中学3年間に渡って、子供をアルファベットで細かくランク付けする内申書。そして事実上ほぼ全て中学に委任されている推薦。それらを中学校が担うことで子供を縛るやり方が、教育上いいはずありません。

「なんでこんな制度が残っているんだろう、こんなんでよく苦情が来ないな」というのが、北海道へ来てこの制度を目の当たりにした私の感想でした。

あまりにも不公平な推薦制度

北海道の制度はあまりにも推薦が優遇されすぎています。というのは…

①1回しか受験機会のない北海道の高校入試ですが、推薦出願者だけが2回の受験機会を与えられています。一般出願者は推薦内定者で減った募集人員の枠を争わなければなりません。

②また推薦入試はほんの一部の高校以外に学力検査の類いは課されません。普通科のほとんどは内申と面接、事前に自己アピール文を提出、あっても作文くらいです。

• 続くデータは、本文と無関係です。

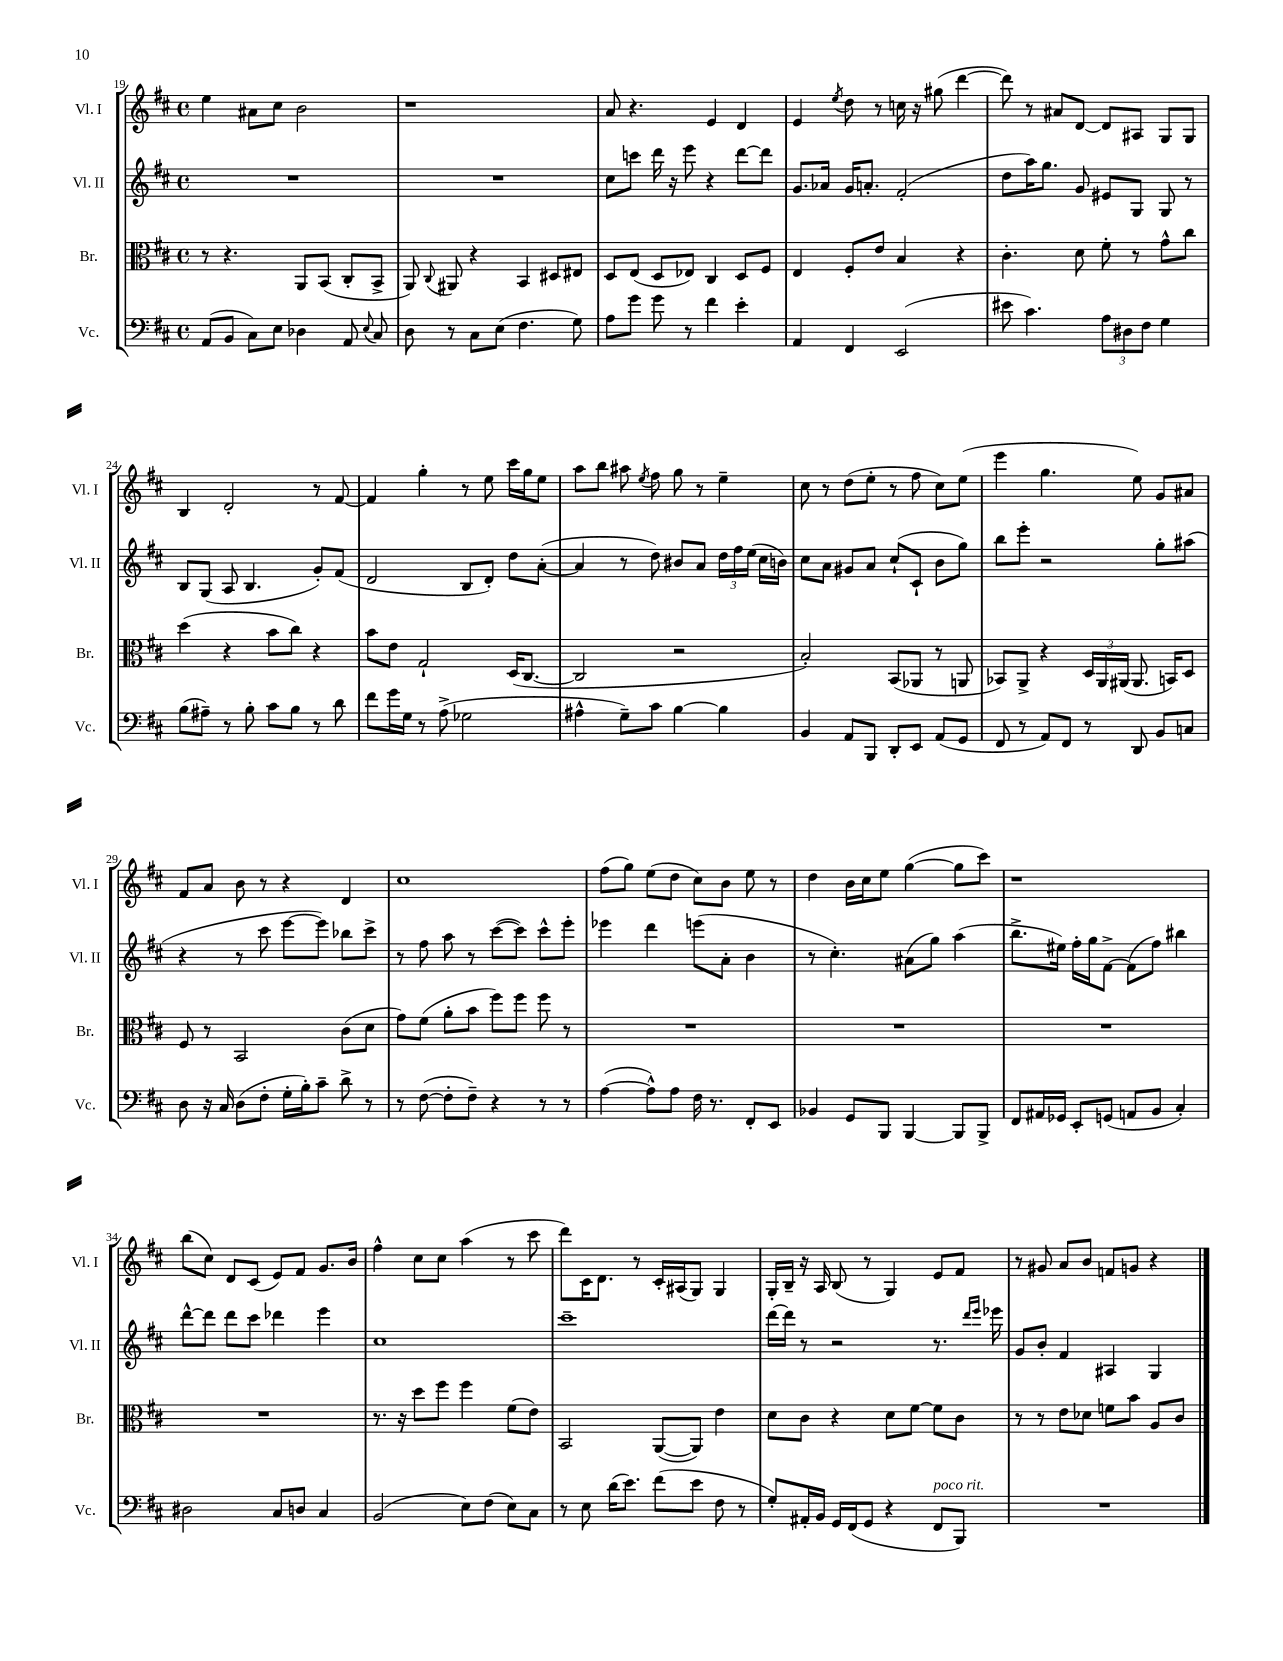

**kern	**kern	**kern	**kern
*part4	*part3	*part2	*part1
*staff4	*staff3	*staff2	*staff1
*I"Vc.	*I"Br.	*I"Vl. II	*I"Vl. I
*I'Vc.	*I'Br.	*I'Vl. II	*I'Vl. I
*clefF4	*clefC3	*clefG2	*clefG2
*k[f#c#]	*k[f#c#]	*k[f#c#]	*k[f#c#]
*M4/4	*M4/4	*M4/4	*M4/4
*met(c)	*met(c)	*met(c)	*met(c)
=19	=19	=19	=19
(8AA/L	8r	1r	4ee\
8BB/J	4.r	.	.
8C#\L)	.	.	8a#X\L
8E\J	.	.	8cc#\J
4D-X\	8AA/L	.	2b\
.	(8BB/J	.	.
8AA/	8C#'/L	.	.
8qqE/	.	.	.
8C#/	8BB^/J	.	.
=20	=20	=20	=20
8D\	8AA/)	1r	1r
.	8qqC#/	.	.
8r	8AA#X/	.	.
8C#\L	4r	.	.
(8E\J	.	.	.
4.F#\	4BB/	.	.
.	8D#X/L	.	.
8G\)	8E#X/J	.	.
=21	=21	=21	=21
8A\L	8D/L	8cc#\L	8a/
8g\J	(8E/J	8cccn\J	4.r
8g\	8D/L	16ddd\	.
.	.	16r	.
8r	8E-X/J)	8eee\	.
4f#\	4C#/	4r	4e/
4e'\	8D/L	[8ddd\L	4d/
.	8F#/J	8ddd\J]	.
=22	=22	=22	=22
4AA/	4E/	8.g/L	4e/
.	.	16a-X/Jk	.
.	.	.	8qee/
4FF#/	8F#'/L	16g/KL	8dd\
.	.	8.an'/J	.
.	8e/J	.	8r
(2EE/	4B/	(2f#'/	16ccn\
.	.	.	16r
.	.	.	(8gg#X\
.	4r	.	[4ddd\
=23	=23	=23	=23
8e#X\	4.c#'\	8dd\L	8ddd\])
4.c#\)	.	16aa\K)	8r
.	.	8.gg\J	.
.	.	.	8a#X/L
.	8d\	8g/	[8d/J
12A\L	8f#'\	8e#X/L	8d/L]
12D#X\	.	.	.
.	8r	8G/J	8A#X/J
12F#\J	.	.	.
4G\	8g^^\L	8G/	8G/L
.	8cc#\J	8r	8G/J
!!LO:LB:g=z
=24	=24	=24	=24
(8B\L	(4dd\	8B/L	4B/
8A#X~\J)	.	(8G/J	.
8r	4r	8A/	2d'/
8B'\	.	4.B/	.
8c#\L	8b\L	.	.
8B\J	8cc#\J)	.	.
8r	4r	8g'/L)	8r
8d\	.	(8f#/J	[8f#/
=25	=25	=25	=25
8f#\L	8b\L	2d/	4f#/]
16g\L	8e\J	.	.
16G\JJ	.	.	.
8r	2G`/	.	4gg'\
(8A^\	.	.	.
2G-X\	.	8B/L	8r
.	.	8d'/J)	8ee\
.	(16D/KL	8dd\L	16ccc#\LL
.	[8.C#/J	.	16gg\J
.	.	([8a'\J	8ee\J
=26	=26	=26	=26
4A#X^^\	2C#/]	4a/]	8aa\L
.	.	.	8bb\J
8G~\L)	.	8r	8aa#X\
.	.	.	8qee/
8c#\J	.	8dd\)	8ff#\
[4B\	2r	8b#X/L	8gg\
.	.	8a/J	8r
4B\]	.	24dd\LL	4ee~\
.	.	24ff#\	.
.	.	(24ee\JJ	.
.	.	16cc#\LL	.
.	.	16bn\JJ)	.
=27	=27	=27	=27
4BB/	2B'/)	8cc#\L	8cc#\
.	.	8a\J	8r
8AA/L	.	8g#X/L	(8dd\L
8BBB/J	.	8a/J	8ee'\J
8DD'/L	(8BB/L	(8cc#`/L	8r
8EE/J	8AA-X/J	8c#`/J	8ff#\
(8AA/L	8r	8b\L	8cc#\L)
8GG/J	8AAn/	8gg\J)	(8ee\J
=28	=28	=28	=28
8FF#/	8BB-X/L)	8bb\L	4eee\
8r	8AA^/J	8eee'\J	.
8AA/L)	4r	2r	4.gg\
8FF#/J	.	.	.
8r	24D/LL	.	.
.	24AA/	.	.
.	(24AA#X/JJ	.	.
8DD/	8.AA#/	.	8ee\)
8BB/L	.	8gg'\L	8g/L
.	16BBn/KL)	.	.
8Cn/J	8D/J	(8aa#X\J	8a#X/J
!!LO:LB:g=z
=29	=29	=29	=29
8D\	8F#/	4r	8f#/L
16r	8r	.	8a/J
16C#/	.	.	.
(8D\L	2BB/	8r	8b\
8F#'\J	.	8ccc#\	8r
16G'\LL	.	[8eee\L	4r
16B'\J)	.	.	.
8c#~\J	.	8eee\J])	.
8d^\	(8c#\L	8bb-X\L	4d/
8r	8d\J	8ccc#^\J	.
=30	=30	=30	=30
8r	8g\L)	8r	1cc#
([8F#\	(8f#\J	8ff#\	.
8F#'\L]	8a'\L	8aa\	.
8F#~\J)	8b\J	8r	.
4r	8ff#\L)	([8ccc#\L	.
.	8ff#\J	8ccc#\J])	.
8r	8ff#\	8ccc#^^\L	.
8r	8r	8eee'\J	.
=31	=31	=31	=31
([4A\	1r	4eee-X\	(8ff#\L
.	.	.	8gg\J)
8A^^\L])	.	4ddd\	(8ee\L
8A\J	.	.	8dd\J
16F#\	.	(8eeen\L	8cc#\L)
8.r	.	.	.
.	.	8a'\J	8b\J
8FF#'/L	.	4b\	8ee\
8EE/J	.	.	8r
=32	=32	=32	=32
4BB-X/	1r	8r	4dd\
.	.	4.cc#'\)	.
8GG/L	.	.	16b\LL
.	.	.	16cc#\J
8BBB/J	.	.	8ee\J
[4BBB/	.	(8a#X\L	([4gg\
.	.	8gg\J)	.
8BBB/L]	.	(4aa\	8gg\L]
8BBB^/J	.	.	8ccc#\J)
=33	=33	=33	=33
8FF#/L	1r	8.bb^\L	1r
16AA#X/L	.	.	.
16GG-X/JJ	.	16ee#X\Jk)	.
8EE'/L	.	16ff#'\LL	.
.	.	16gg\J	.
(8GGn/J	.	[8f#^\J	.
8AAn/L	.	(8f#\L]	.
8BB/J	.	8ff#\J)	.
4C#'/)	.	4bb#X\	.
!!LO:LB:g=z
=34	=34	=34	=34
2D#X\	1r	[8ddd^^\L	(8bb\L
.	.	8ddd\J]	8cc#\J)
.	.	8ddd\L	8d/L
.	.	8ccc#\J	(8c#/J
8C#/L	.	4ddd-X\	8e/L)
8Dn/J	.	.	8f#/J
4C#/	.	4eee\	8.g/L
.	.	.	16b/Jk
=35	=35	=35	=35
(2BB/	8.r	1cc#	4ff#^^\
.	16r	.	.
.	8dd\L	.	8cc#\L
.	8ff#\J	.	8cc#\J
8E\L)	4ff#\	.	(4aa\
(8F#\J	.	.	.
8E\L)	(8f#\L	.	8r
8C#\J	8e\J)	.	8ccc#\
=36	=36	=36	=36
8r	2BB/	1ccc#~	8ddd\L)
8E\	.	.	16c#\K
.	.	.	8.d\J
(16d\KL	.	.	.
8.e\J)	.	.	.
.	.	.	8r
(8f#\L	([8AA/L	.	16c#'/LL
.	.	.	(16A#X/J
8e\J	8AA/J])	.	8G/J)
8F#\	4e\	.	4G/
8r	.	.	.
=37	=37	=37	=37
8G'/L)	8d\L	[16ddd\LL	16G'/LL
.	.	16ddd\JJ]	16B~/JJ
16AA#X'/L	8c#\J	8r	16r
16BB/JJ	.	.	16A/
16GG/LL	4r	2r	(8B/
(16FF#/J	.	.	.
8GG/J	.	.	8r
4r	8d\L	.	4G/)
.	[8f#\J	.	.
!LO:TX:a:i:t=poco rit.	!	!	!
8FF#/L	8f#\L]	8.r	8e/L
8BBB/J)	8c#\J	.	8f#/J
.	.	16qqddd/LL	.
.	.	16qqeee/JJ	.
.	.	16eee-X\	.
=38	=38	=38	=38
1r	8r	8g/L	8r
.	8r	8b'/J	8g#X/
.	8e\L	4f#/	8a/L
.	8d-X\J	.	8b/J
.	8fn\L	4A#X/	8fn/L
.	8b\J	.	8gn/J
.	8A/L	4G/	4r
.	8c#/J	.	.
==	==	==	==
*-	*-	*-	*-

一般入試と推薦入試の倍率の差が大きすぎます。一部の高校を除き、例え一般入試が高倍率でも推薦はほぼフリーパスというところが多いです。

推薦入学者の基準が曖昧でよく分かりません。ふんわりとした理想像のような推薦の要件を元に中学が推薦者を選びますが、どのような基準で選んでいるのかは私たちには見えず、完全にブラックボックスです。

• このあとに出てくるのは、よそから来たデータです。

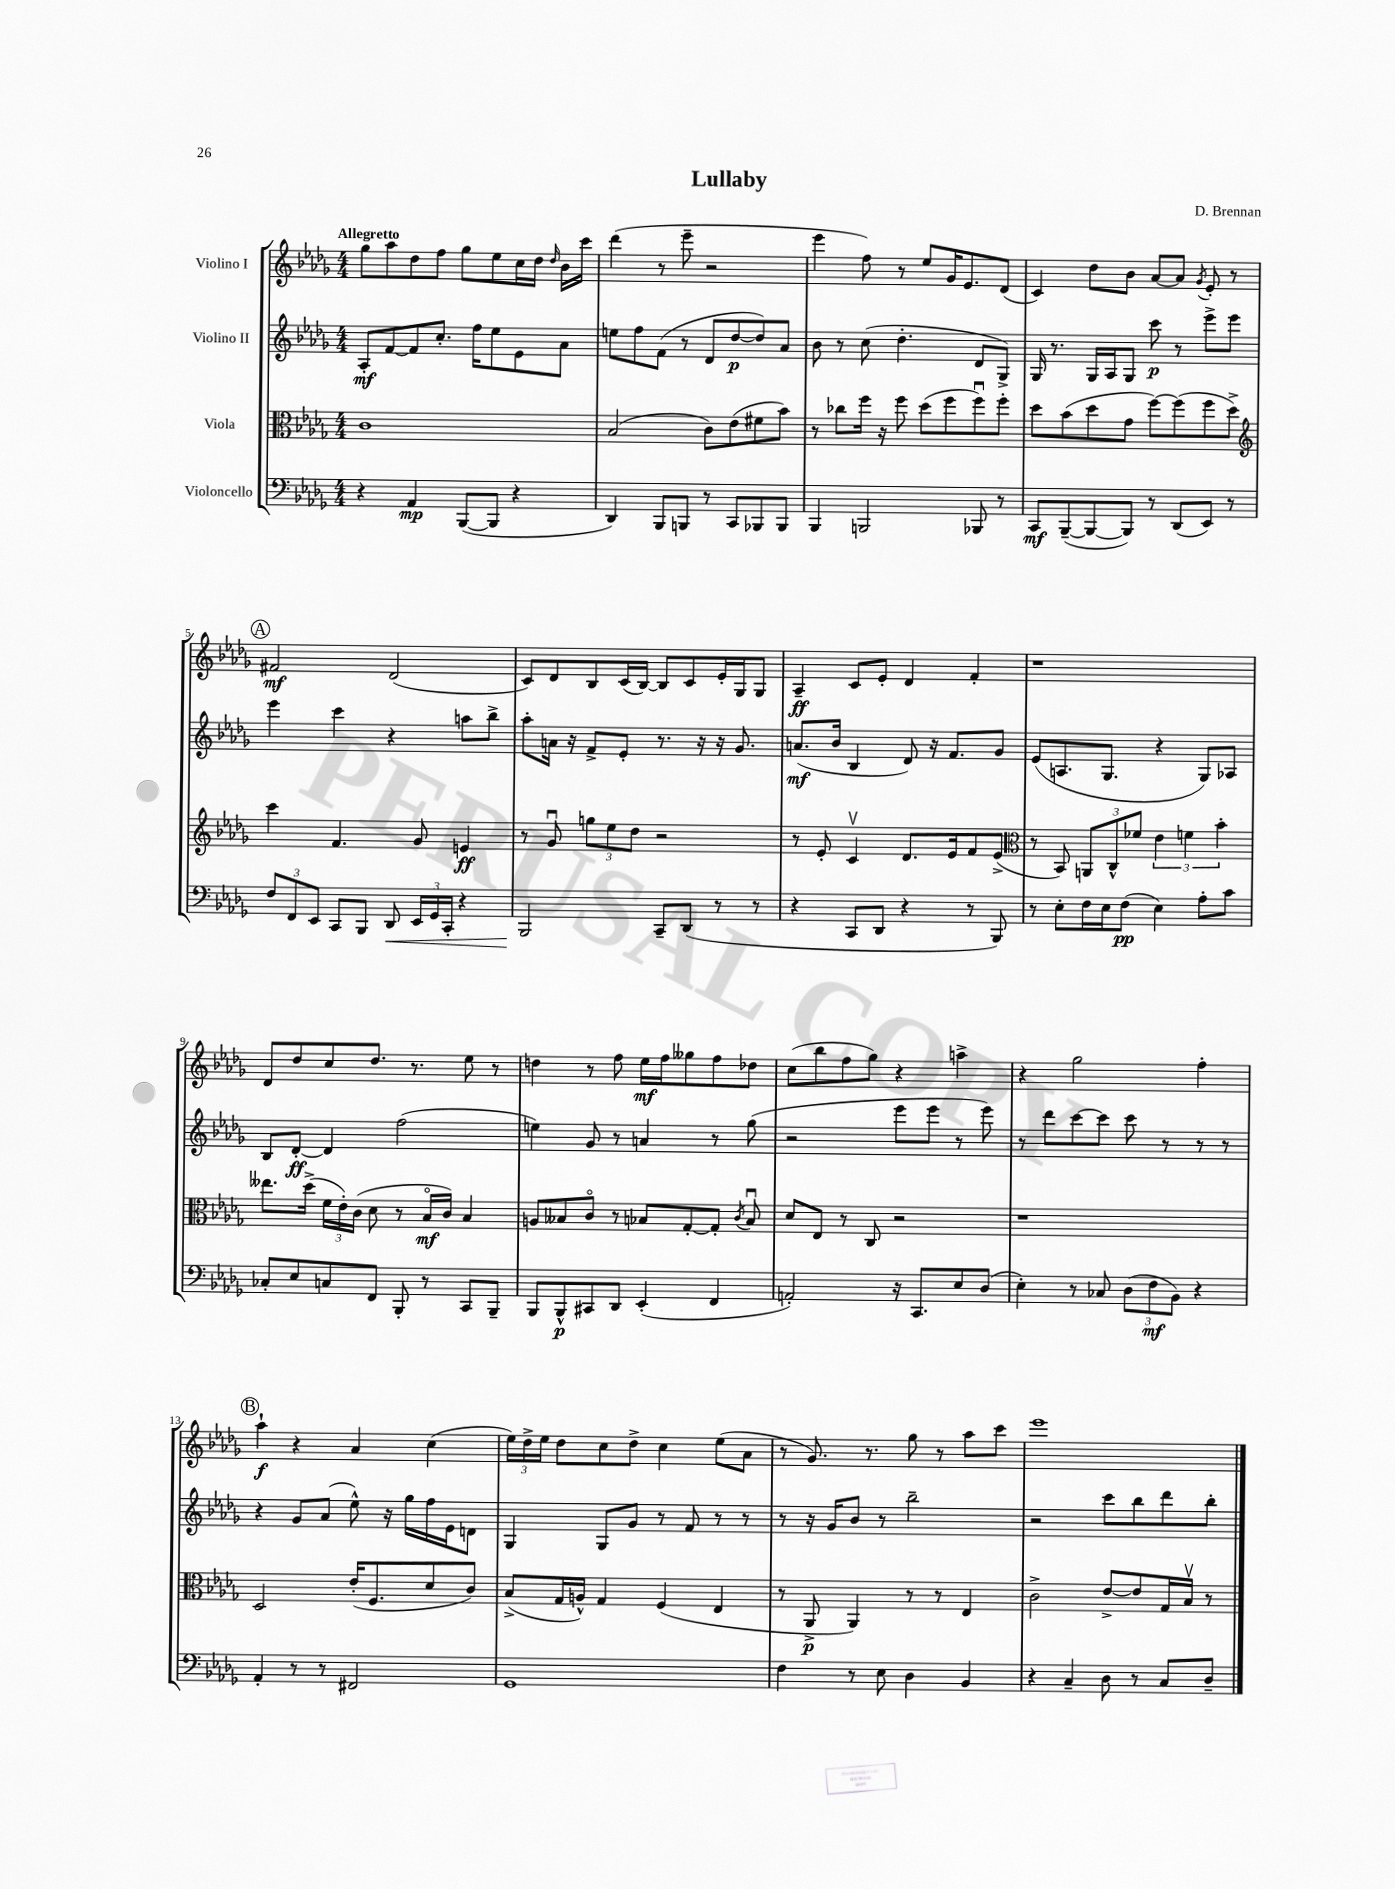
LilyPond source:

\header { title = "Lullaby" composer = "D. Brennan" }
<<
\new StaffGroup <<
\new Staff = "s0" \with { instrumentName = "Violino I" } {
    \clef treble \key des \major \numericTimeSignature \time 4/4 \tempo "Allegretto"
    \autoBeamOff ges''8[ aes''8 des''8 f''8] ges''8[ ees''8 c''16 des''16] \grace { des''16 } bes'16[ c'''16] |
    des'''4( r8 ees'''8-- r2 |
    ees'''4 f''8) r8 ees''8[ ges'16 ees'8. des'8]( |
    c'4) des''8[ bes'8] aes'8[~ aes'8] \acciaccatura { ges'8 } ees'8-. r8 |
    \mark \markup { \circle "A" } fis'2\mf des'2( |
    c'8[) des'8 bes8 c'16( bes16]~) bes8[ c'8 ees'16-. ges16 ges8] |
    aes4--\ff c'8[ ees'8]-. des'4 f'4-. |
    r1 |
    des'8[ des''8 c''8 des''8.] r8. ees''8 r8 |
    d''4 r8 f''8 ees''16[\mf f''16 geses''8 f''8 des''8] |
    c''8[( bes''8 f''8 ges''8]) r4 a''4-> |
    r4 ges''2 f''4-. |
    \mark \markup { \circle "B" } aes''4-!\f r4 aes'4 c''4( |
    \tuplet 3/2 { ees''16[) des''16-> ees''16] } des''8[ c''8 des''8]-> c''4 ees''8[( aes'8] |
    r8 ges'8.) r8. ges''8 r8 aes''8[ c'''8] |
    ees'''1 \bar "|." |
}
\new Staff = "s1" \with { instrumentName = "Violino II" } {
    \clef treble \key des \major \numericTimeSignature \time 4/4
    \autoBeamOff aes8[-.\mf f'8~ f'8 c''8.]-. f''16[ ees''8 ees'8 aes'8] |
    e''8[ f''8 f'8]( r8 des'8[ des''8~\p des''8) aes'8] |
    bes'8 r8 c''8( des''4.-. des'8[ ges8]->) |
    ges16 r8. ges16[ aes16 ges8] c'''8\p r8 ees'''8[-> ees'''8] |
    \mark \markup { \circle "A" } ees'''4 c'''4 r4 a''8[ bes''8]-> |
    aes''8[-. a'16] r16 f'8[-> ees'8]-. r8. r16 r16 ges'8. |
    a'8.[\mf( bes'16] bes4 des'8) r16 f'8.[ ges'8] |
    ees'8[( a8. ges8.] r4 ges8[) aes8] |
    bes8[ des'8]~-.\ff des'4 f''2( |
    e''4) ges'8 r8 a'4 r8 ges''8( |
    r2 ees'''8[ ees'''8] r8 ees'''8) |
    r8 des'''8[ c'''8~ c'''8] c'''8 r8 r8 r8 |
    \mark \markup { \circle "B" } r4 ges'8[ aes'8]( ees''8-^) r16 ges''16[ f''16 ees'16 d'8] |
    ges4 ges8[ ges'8] r8 f'8 r8 r8 |
    r8 r16 ges'16[ bes'8] r8 bes''2-- |
    r2 c'''8[ bes''8 des'''8 bes''8]-. \bar "|." |
}
\new Staff = "s2" \with { instrumentName = "Viola" } {
    \clef alto \key des \major \numericTimeSignature \time 4/4
    \autoBeamOff c'1 |
    bes2( c'8[) ees'8( fis'8 bes'8]) |
    r8 ces''8[ f''16] r16 f''8 des''8[( f''8 f''8\downbow) f''8]-. |
    des''8[ bes'8( des''8 ges'8] f''8[~) f''8( f''8 des''8]->) |
    \mark \markup { \circle "A" } \clef treble c'''4 f'4. ges'8 e'4\ff |
    r8 ges'8\downbow \tuplet 3/2 { g''8[ ees''8 des''8] } r2 |
    r8 ees'8-. c'4\upbow des'8.[ ees'16 f'8 ees'8]->( |
    \clef alto r8 bes,8) \tuplet 3/2 { a,8[ c8-^ fes'8] } \tuplet 3/2 { ees'4 f'4 bes'4-. } |
    eeses''8.[ des''16]->( \tuplet 3/2 { f'16[ ees'16-.) c'16]( } des'8 r8 bes16[\flageolet\mf c'16]) bes4 |
    a8[ beses8 c'8]\flageolet r8 bes8[ ges8~-. ges8]-. \acciaccatura { c'8 } bes8\downbow |
    des'8[ ees8] r8 c8 r2 |
    r1 |
    \mark \markup { \circle "B" } des2 ees'16[-.( f8. des'8 c'8]) |
    bes8[->( ges16 a16]-^) ges4 f4( ees4 |
    r8 aes,8->\p aes,4) r8 r8 ees4 |
    c'2-> ees'8[~-> ees'8 ges16 bes16]\upbow r8 \bar "|." |
}
\new Staff = "s3" \with { instrumentName = "Violoncello" } {
    \clef bass \key des \major \numericTimeSignature \time 4/4
    \autoBeamOff r4 aes,4\mp bes,,8[~( bes,,8] r4 |
    des,4) bes,,8[ b,,8] r8 c,8[ bes,,8 bes,,8] |
    bes,,4 b,,2 bes,,8 r8 |
    c,8[\mf bes,,8~--( bes,,8~ bes,,8]) r8 des,8[( ees,8]) r8 |
    \mark \markup { \circle "A" } \tuplet 3/2 { f8[ f,8 ees,8] } c,8[ bes,,8] des,8\< \tuplet 3/2 { ees,16[ ges,16 c,16]-. } r4 |
    bes,,2\! c,8[-- des,8]( r8 r8 |
    r4 c,8[ des,8] r4 r8 bes,,8) |
    r8 ees8[-. f16 ees16 f8]\pp( ees4) aes8[-. c'8] |
    ces8[-. ees8 c8 f,8] bes,,8-. r8 c,8[ bes,,8]-- |
    bes,,8[ bes,,8-^\p cis,8 des,8] ees,4-.( f,4 |
    a,2-.) r16 c,8.[ ees8 des8]( |
    ees4-.) r8 ces8 \tuplet 3/2 { des8[( f8\mf bes,8]) } r4 |
    \mark \markup { \circle "B" } aes,4-. r8 r8 fis,2 |
    ges,1 |
    f4 r8 ees8 des4 bes,4 |
    r4 c4-- des8 r8 c8[ des8]-- \bar "|." |
}
>>
>>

「推薦なんてそんな物だろ」と思うのは、多分北海道と、その他ほんの少数のフリーパス的な校長推薦が残っている県の住人だけでしょう。あまりに一般入試との不公平が過ぎる、また中学校に選抜を担わせることの子どもへの教育上の悪影響が大きいということで、全国的に見るとこの制度はほとんど過去の遺物になっています。

北海道の推薦制度が一般入試と比べてあまりにも不公平だということは、高校や教育委員会といった当事者も気づいているのではないでしょうか?札幌東西南北、月寒、平岸の普通科といった人気校は推薦入試を行なっていませんが、それは高校による選抜の権利を行使しているようにも見えますし、不公平を認識しているからのようにも見えます。

推薦の問題点は、また別記事でも取り上げたいと思います。